AŞIK SEYRANİ
Aşık Seyrani, 19. Yüzyılın önemli halk şairlerinden biridir. Seyran inin bestelenmiş olan pek çok şiiri gerek halk müziği ve gerekse de Türk sanat müziği repertuarında yerini almıştır. Asıl adı Mehmet olan Seyrani, Kayseri nin Develi ( everek ) ilçesinde 1800 yılında dünyaya gelmiştir. Kendisinin fazla gezip dolaşmasından dolayı bu ismi aldığı söylenir. Seyrani’nin ünlenmesinde sosyal hayattaki haksızlıklar ve yolsuzluklar karşısında cesurca söylediği taşlamalarının önemli yeri vardır.
Alemde bir devir dönüyor amma
Devri İngiliz mi Frenk mi bilmem
Halli asan değil müşgil muamma
Zülmi zalim göğe direkmi bilmem
Asıl adı Mehmet olan Seyrani Develi’nin Elbiz dağlarında kaybolduktan bir hafta sonra baygın vaziyette bulunur. 15 yaşında ki Mehmet kendine geldiğinde bir tuhaftır ve Seyrani olarak ilk deyişini söyler.

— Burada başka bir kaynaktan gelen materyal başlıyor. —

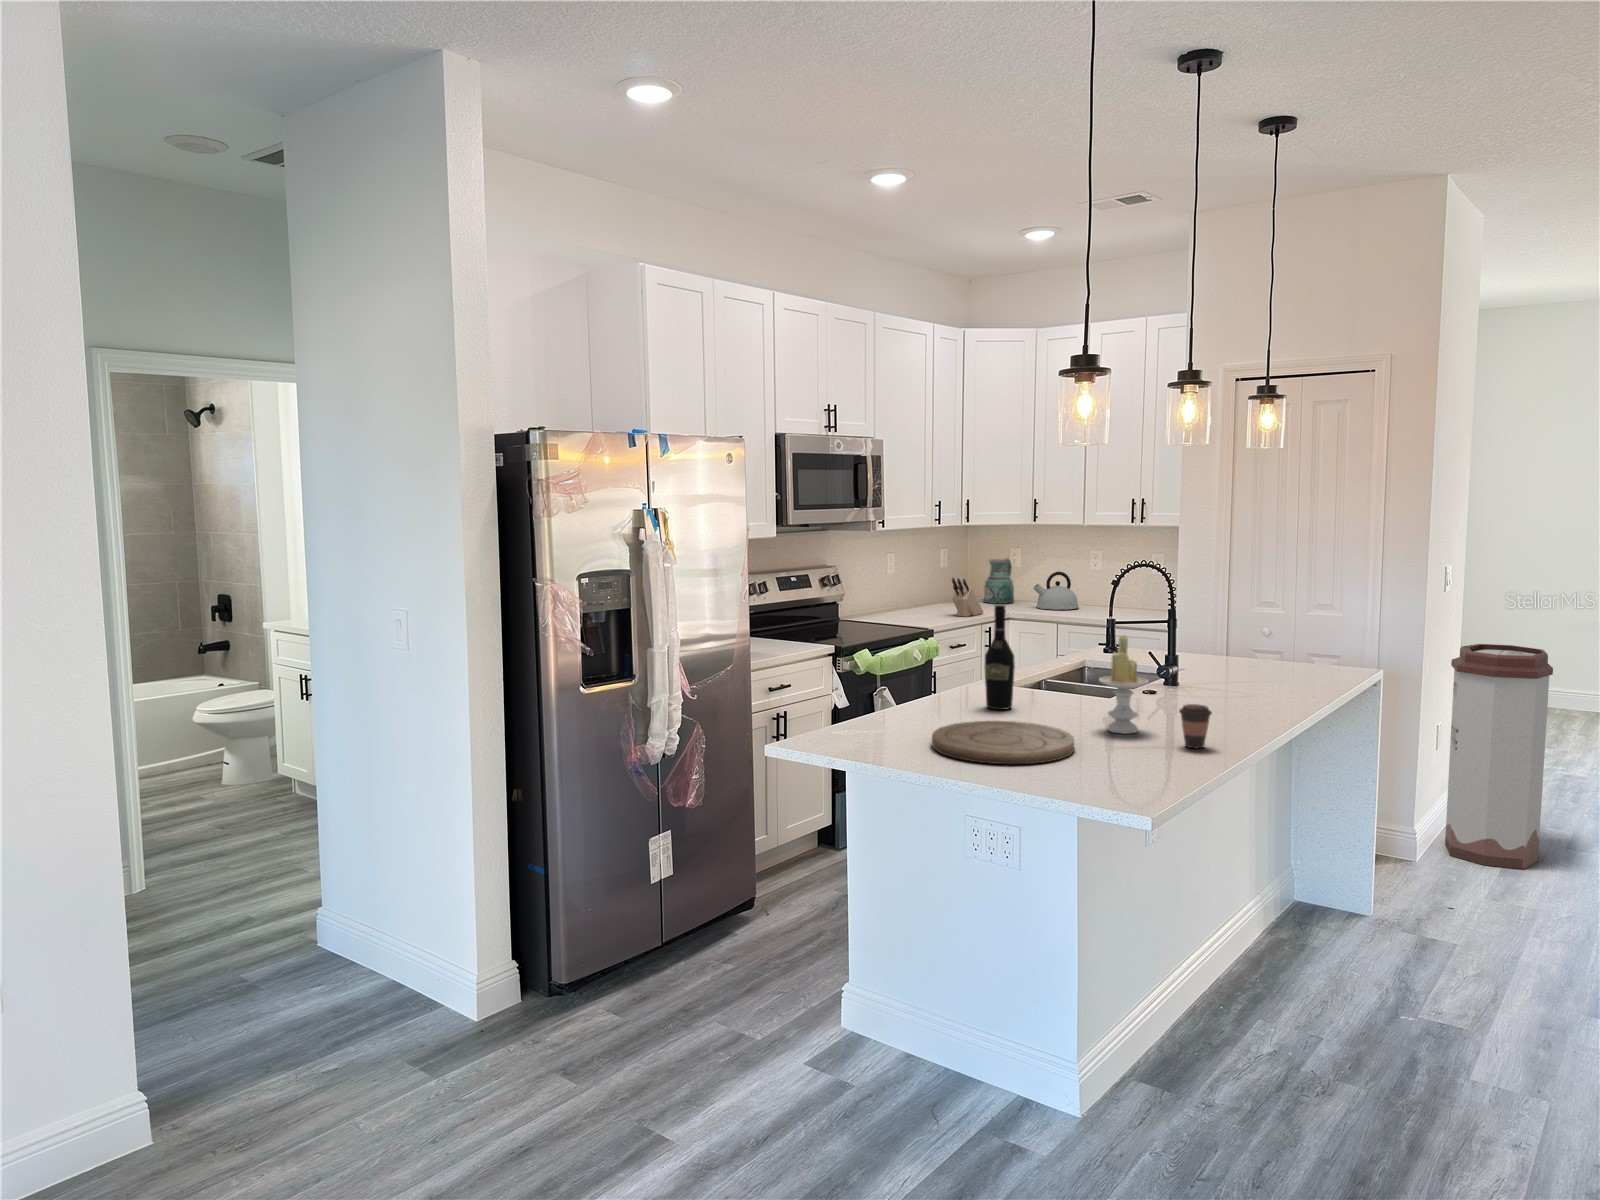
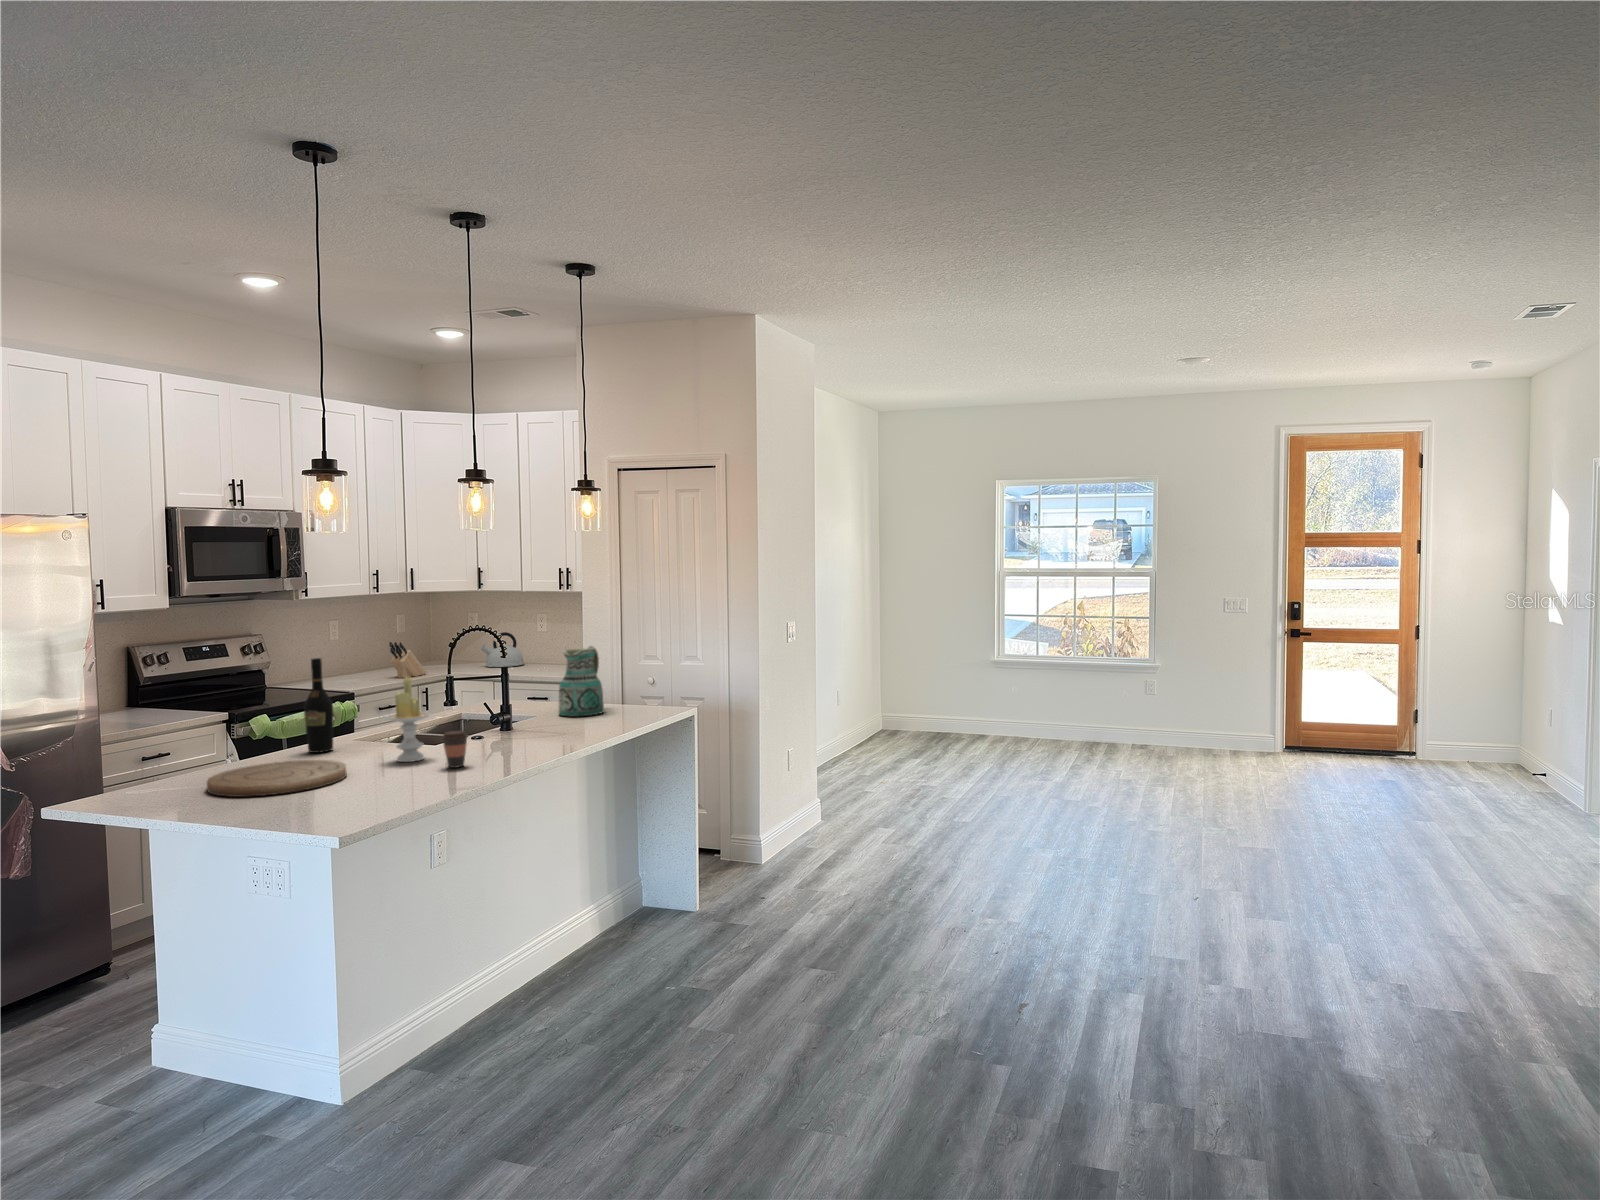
ceramic pitcher: present [984,558,1014,604] -> present [559,646,604,717]
trash can: present [1445,644,1553,869] -> none [791,673,861,851]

Bu gece uykuda gördüm bir mana
Ne ben yorabildim ne de yoran var
Erenler bir nişan dikmiş meydana
Ne ben vurabildim ne de vuran var
Bülbül olur güle binbir müsemma
Marifet değildir ilmi muamma
Seyrani’yim benim derdim çok amma
Ne ben derim ne derdimi soran var
1830 lu yıllarda İstanbul a giden Seyrani 40 kadar halk şairiyle birlikte saraya davet edilerek Padişah Abdulmecit’in huzuruna çıkar. Saray tarafından düzenlenen çeşitli yarışmalara katılır, dönemin ünlü halk şairleriyle atışmalar yaparak hünerlerini sergiler. Fakat Seyrani’nin doğruluktan ve iyilikten yana bir yapısının olması haksızlıkları dile getirmesini beraberinde getirir.
Gelmez artık şu dünyanın iyisi
Vezir olmuş has ahırın seyisi
İtin emmisidir kurdun dayısı
Sürüyü güdecek çoban kalmadı
Topkapı sarayı varken, halk sefalet ve yoksulluk içindeyken, sultan Abdulmecit tarafından Dolmabahçe sarayının inşa edilmesini Seyrani şu mısralarla tenkit eder.
Seyrani yüreğim yandı köz oldu
Gidelim bu yerden mevsim yaz oldu
Eski sarayları beğenmez oldu
Yere sığmaz oldu sultan olanlar
Bir süre sonra saraya karşı kullandığı dilden dolayı İstanbul dan kaçarak ayrılmak zorunda kalır.
Yedi yıl eylendi kaldı seyrani
Bütün tahsil etti ilmi irfani
sendeyken her türlü mürüvvet kani
Bulmadım derdime çare İstanbul
İstanbul da barınamayan seyrani Develi den Halep e oradan da mısır a gider. Arap coğrafyasında ki hayatı üç yıl sürer.
Aşkın sermayesi kara bağlattı
Bazen düşündürdü bazen ağlattı
Kader seyrani’yi Halep e attı
Çıkmayan bu candan bezer ağlarım
Seyrani’nin yare dönmez yolları
Başa zindan oldu Halep çölleri
Sert esiyor bana seher yelleri
Nazlı yardan selam gelmez ağlarım
Kaynaklar Seyrani’nin 1866 da Develi de vefat ettiğini yazmaktadır.